The popular furniture giant is working toward a number of goals for 2020, including making sure all wood is recycled or certified by the Forest Stewardship Council, and producing as much renewable energy as the company consumes. So far, more than 700,000 solar panels have been installed on Ikea buildings around the world.
Since 2015, all cotton in Ikea’s products comes from "more sustainable sources," meaning the cotton is either recycled or grown with less water, chemical fertilizer and pesticides, according to the company's website.
6. Klean Kanteen
Among a number of green initiatives, Klean Kanteen offsets its greenhouse gas emissions by purchasing renewable energy credits, which promote environmentally friendly power production.
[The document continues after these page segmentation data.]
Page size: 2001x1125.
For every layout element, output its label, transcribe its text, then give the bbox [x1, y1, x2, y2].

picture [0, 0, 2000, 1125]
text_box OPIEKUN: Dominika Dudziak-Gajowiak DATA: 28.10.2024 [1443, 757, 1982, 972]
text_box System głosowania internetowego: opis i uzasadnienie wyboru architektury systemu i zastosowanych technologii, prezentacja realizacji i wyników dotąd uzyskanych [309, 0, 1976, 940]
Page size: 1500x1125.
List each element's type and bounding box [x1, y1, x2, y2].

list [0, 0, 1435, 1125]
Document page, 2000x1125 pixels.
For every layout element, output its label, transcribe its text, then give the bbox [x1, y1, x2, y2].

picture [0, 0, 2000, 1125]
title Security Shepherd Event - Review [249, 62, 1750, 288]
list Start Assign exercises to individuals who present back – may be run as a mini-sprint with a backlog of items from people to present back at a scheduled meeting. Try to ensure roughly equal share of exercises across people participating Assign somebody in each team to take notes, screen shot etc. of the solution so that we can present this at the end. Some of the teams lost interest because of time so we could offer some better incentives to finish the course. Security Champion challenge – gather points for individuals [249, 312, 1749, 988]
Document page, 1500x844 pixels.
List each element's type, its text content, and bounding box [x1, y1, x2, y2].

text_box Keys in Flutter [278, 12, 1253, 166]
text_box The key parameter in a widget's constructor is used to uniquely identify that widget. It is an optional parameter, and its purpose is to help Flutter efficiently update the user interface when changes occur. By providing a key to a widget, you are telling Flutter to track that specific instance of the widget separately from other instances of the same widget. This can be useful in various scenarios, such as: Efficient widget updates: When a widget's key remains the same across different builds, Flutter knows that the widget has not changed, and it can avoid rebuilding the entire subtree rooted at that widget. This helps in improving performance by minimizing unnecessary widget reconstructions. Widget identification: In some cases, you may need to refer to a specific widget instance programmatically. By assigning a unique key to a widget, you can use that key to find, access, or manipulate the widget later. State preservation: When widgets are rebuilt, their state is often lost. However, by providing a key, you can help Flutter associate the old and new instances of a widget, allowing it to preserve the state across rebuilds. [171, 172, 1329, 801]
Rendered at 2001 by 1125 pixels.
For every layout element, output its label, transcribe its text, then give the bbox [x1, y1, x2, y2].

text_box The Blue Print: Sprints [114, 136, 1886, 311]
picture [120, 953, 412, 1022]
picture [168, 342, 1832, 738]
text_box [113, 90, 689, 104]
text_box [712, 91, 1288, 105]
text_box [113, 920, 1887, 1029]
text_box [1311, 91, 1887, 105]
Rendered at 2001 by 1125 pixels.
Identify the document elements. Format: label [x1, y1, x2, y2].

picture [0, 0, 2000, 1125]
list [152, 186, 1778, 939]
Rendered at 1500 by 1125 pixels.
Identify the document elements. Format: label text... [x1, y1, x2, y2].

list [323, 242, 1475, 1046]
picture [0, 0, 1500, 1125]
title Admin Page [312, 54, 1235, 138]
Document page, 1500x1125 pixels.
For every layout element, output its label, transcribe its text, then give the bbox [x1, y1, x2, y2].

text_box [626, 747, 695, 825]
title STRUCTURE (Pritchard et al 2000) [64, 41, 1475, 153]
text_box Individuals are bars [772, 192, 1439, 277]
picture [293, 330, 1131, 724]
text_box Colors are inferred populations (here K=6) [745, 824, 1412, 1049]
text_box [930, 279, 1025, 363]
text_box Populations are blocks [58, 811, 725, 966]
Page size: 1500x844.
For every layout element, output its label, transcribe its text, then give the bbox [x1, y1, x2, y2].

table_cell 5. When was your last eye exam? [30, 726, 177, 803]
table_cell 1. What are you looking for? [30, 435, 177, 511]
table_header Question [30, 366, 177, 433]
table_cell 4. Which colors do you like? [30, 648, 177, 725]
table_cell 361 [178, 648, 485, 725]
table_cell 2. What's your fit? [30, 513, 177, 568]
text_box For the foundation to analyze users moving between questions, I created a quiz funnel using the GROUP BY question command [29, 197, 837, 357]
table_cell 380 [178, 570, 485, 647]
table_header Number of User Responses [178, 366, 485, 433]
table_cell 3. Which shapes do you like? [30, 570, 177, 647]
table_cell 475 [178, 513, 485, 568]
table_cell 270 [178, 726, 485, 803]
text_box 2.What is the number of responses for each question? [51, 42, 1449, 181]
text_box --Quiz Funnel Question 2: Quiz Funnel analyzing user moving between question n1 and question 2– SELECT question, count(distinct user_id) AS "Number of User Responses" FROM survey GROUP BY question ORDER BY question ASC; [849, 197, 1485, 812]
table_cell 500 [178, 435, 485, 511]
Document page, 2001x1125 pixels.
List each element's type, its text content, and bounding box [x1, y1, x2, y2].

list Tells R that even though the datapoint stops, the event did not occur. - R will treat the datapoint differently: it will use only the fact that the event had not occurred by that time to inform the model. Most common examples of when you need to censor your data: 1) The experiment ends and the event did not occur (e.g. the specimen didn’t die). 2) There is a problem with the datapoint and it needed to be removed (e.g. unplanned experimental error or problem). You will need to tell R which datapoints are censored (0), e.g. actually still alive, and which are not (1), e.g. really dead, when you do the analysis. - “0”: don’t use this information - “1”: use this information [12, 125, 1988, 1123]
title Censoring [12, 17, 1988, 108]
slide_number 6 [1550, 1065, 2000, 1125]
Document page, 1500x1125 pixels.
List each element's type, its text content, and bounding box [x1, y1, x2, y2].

In addition, all of Klean Kanteen’s packaging is recycled from post-consumer waste or made from materials certified by the Forest Stewardship Council, which promotes responsible management of the world’s forests.
The water bottle company also runs its Green Shipping Program, in which a portion of shipping costs are used to purchase carbon offsets, or projects that capture and absorb carbon equal to the carbon footprint of the shipping. Plus, its website is fully powered by wind energy. Klean Kanteen is also part of 1% for the Planet, a group of companies that donates at least 1% of annual sales to environmental causes.
Patagonia provides grants to environmental groups working to fight climate change and protect biodiversity. Since 1986, the company has pledged to donate at least 1% of sales or 10% of profits (whichever is greater) to preserve nature. In addition, the clothing company also runs a “dating site,” where people can go online and match with environment-related volunteer opportunities in their area, in addition to other eco-friendly efforts.
8. Seventh Generation
In 2015, the cleaning and personal care company instituted a self-imposed carbon tax of sorts. For every 1 ton of carbon the company uses, it takes $12 and invests the money in programs focused on sustainability. As part of its 2020 climate-friendly goals, Seventh Generation hopes to exclusively use non-fossil fuel sources at its headquarters and its third-party manufacturers and distributors, as well as making all packaging biodegradable or recyclable.
9. Toms Shoes
Toms footwear is famous for its principle that for every pair of shoes bought, a child in need also gets a pair. But it’s also doing some important work in sustainability. In 2014, the company launched Toms Roasting Co.; with each coffee purchase, a person in need is provided 140 liters, or roughly 37 gallons, of safe water (a one-week supply, according to the company). The company sells shoes with sustainable and vegan materials and is working to expand these offerings. All Toms shoeboxes are made from 80% recycled post-consumer waste and are printed with soy ink.
10. Trader Joe’s
The popular grocery chain is making big changes to reduce waste. The company recently stopped offering single-use plastic carryout bags in all stores across the country and replaced plastic produce bags with biodegradable and compostable ones. In addition, shoppers no longer receive Styrofoam packages in the produce section — they get compostable alternatives instead. Trader Joe’s says it is committed to reducing product packaging and will continue to educate shoppers on how to reuse or recycle any packaging.